Exercise directions>
Print the lines of the records exactly, starting with the line that contains "order: Gentianales" and going on through the line that contains "genus: Centrosema", with both of those lines included.

Dataset entries>
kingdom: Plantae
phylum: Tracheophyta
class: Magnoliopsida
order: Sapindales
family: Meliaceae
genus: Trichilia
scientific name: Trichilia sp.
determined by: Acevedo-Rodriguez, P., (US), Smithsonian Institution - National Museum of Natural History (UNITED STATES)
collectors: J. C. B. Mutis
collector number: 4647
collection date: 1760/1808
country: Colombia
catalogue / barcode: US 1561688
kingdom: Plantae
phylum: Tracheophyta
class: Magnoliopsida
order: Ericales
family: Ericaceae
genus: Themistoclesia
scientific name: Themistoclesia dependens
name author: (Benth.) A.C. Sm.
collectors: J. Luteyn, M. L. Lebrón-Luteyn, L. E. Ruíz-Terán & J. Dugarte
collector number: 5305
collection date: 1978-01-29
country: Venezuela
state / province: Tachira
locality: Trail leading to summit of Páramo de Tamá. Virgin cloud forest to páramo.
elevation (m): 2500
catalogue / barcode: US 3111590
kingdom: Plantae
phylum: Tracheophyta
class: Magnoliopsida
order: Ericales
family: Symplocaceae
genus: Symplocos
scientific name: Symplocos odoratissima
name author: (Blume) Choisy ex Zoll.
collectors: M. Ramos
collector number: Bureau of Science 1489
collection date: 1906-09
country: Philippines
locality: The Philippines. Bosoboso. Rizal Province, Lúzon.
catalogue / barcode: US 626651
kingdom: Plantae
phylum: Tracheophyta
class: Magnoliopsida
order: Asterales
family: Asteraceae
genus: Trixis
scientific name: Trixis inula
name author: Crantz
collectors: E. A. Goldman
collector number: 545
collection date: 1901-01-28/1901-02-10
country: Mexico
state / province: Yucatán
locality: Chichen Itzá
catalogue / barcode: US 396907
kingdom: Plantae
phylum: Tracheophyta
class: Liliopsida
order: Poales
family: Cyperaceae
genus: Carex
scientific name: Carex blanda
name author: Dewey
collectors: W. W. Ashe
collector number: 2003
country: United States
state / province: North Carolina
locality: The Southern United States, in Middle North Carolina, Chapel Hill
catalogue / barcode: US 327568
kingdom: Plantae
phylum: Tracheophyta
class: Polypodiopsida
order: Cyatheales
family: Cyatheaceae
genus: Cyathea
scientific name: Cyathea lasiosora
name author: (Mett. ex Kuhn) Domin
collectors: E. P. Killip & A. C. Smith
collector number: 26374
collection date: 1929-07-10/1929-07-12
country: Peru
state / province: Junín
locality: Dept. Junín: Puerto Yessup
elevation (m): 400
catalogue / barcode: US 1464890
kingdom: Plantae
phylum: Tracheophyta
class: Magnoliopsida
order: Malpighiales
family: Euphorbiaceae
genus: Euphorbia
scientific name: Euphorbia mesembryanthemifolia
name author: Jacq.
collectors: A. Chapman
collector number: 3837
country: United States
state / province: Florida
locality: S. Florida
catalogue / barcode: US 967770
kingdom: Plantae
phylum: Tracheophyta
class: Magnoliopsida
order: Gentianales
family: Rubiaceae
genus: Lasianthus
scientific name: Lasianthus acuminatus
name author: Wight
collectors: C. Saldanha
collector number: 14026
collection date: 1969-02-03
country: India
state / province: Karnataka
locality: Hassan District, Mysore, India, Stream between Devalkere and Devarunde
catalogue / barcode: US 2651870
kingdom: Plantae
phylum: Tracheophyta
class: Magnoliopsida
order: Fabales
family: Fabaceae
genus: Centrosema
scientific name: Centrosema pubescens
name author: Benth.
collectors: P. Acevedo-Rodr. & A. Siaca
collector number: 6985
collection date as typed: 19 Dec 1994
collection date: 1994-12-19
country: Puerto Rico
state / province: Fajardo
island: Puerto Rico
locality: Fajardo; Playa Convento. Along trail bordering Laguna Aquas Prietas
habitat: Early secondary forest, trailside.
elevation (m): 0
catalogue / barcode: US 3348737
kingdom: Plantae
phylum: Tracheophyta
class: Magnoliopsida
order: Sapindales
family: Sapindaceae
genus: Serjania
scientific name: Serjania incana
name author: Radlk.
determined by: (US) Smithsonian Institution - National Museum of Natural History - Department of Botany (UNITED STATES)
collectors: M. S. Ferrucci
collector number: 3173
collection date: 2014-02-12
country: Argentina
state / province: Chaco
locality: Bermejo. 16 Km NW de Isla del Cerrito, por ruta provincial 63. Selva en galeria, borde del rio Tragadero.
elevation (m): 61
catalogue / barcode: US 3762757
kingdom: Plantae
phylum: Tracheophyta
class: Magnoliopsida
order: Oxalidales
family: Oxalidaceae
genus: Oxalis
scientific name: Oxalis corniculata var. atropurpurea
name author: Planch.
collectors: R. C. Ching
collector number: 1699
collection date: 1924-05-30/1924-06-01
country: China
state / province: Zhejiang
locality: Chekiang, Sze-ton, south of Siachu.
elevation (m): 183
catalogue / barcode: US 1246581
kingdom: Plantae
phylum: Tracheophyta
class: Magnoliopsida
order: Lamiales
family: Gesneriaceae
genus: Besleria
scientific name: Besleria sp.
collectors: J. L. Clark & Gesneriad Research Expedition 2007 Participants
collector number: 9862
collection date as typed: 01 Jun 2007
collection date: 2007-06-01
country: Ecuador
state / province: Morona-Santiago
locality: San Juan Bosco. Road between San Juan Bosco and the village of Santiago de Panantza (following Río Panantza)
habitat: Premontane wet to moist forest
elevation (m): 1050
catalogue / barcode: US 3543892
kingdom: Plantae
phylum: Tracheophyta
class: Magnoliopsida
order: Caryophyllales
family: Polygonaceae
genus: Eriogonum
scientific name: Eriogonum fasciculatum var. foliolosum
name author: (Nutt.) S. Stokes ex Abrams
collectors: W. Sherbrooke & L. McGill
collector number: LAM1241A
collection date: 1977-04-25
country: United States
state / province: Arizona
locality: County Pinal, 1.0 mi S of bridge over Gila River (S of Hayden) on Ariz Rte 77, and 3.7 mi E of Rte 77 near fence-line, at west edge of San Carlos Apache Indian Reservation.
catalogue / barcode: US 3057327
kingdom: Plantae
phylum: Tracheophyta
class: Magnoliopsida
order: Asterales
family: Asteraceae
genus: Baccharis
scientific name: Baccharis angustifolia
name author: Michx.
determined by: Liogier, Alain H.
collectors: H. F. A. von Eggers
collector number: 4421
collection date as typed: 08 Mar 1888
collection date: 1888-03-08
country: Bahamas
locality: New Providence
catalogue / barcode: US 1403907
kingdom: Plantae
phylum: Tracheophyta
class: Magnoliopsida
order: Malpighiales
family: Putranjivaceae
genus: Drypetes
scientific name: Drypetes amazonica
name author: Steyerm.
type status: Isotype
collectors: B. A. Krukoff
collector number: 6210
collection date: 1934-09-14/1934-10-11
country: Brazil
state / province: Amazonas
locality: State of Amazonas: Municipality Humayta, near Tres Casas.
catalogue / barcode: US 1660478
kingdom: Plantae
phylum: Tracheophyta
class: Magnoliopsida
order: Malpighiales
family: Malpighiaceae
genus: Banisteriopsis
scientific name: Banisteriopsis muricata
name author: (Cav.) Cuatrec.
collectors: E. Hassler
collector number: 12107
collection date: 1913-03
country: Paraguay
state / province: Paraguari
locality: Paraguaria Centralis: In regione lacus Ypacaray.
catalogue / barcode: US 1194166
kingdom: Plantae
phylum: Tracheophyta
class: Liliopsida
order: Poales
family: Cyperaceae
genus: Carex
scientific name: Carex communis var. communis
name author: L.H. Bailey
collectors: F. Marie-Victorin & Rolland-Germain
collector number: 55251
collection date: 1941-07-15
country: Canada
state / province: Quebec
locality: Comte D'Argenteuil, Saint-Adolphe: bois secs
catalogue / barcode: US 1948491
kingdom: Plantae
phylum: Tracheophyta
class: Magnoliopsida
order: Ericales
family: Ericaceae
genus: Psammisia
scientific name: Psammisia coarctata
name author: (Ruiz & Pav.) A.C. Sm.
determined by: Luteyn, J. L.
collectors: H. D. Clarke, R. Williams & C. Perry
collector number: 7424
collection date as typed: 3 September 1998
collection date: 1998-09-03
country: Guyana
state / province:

Reply>
order: Gentianales
family: Rubiaceae
genus: Lasianthus
scientific name: Lasianthus acuminatus
name author: Wight
collectors: C. Saldanha
collector number: 14026
collection date: 1969-02-03
country: India
state / province: Karnataka
locality: Hassan District, Mysore, India, Stream between Devalkere and Devarunde
catalogue / barcode: US 2651870
kingdom: Plantae
phylum: Tracheophyta
class: Magnoliopsida
order: Fabales
family: Fabaceae
genus: Centrosema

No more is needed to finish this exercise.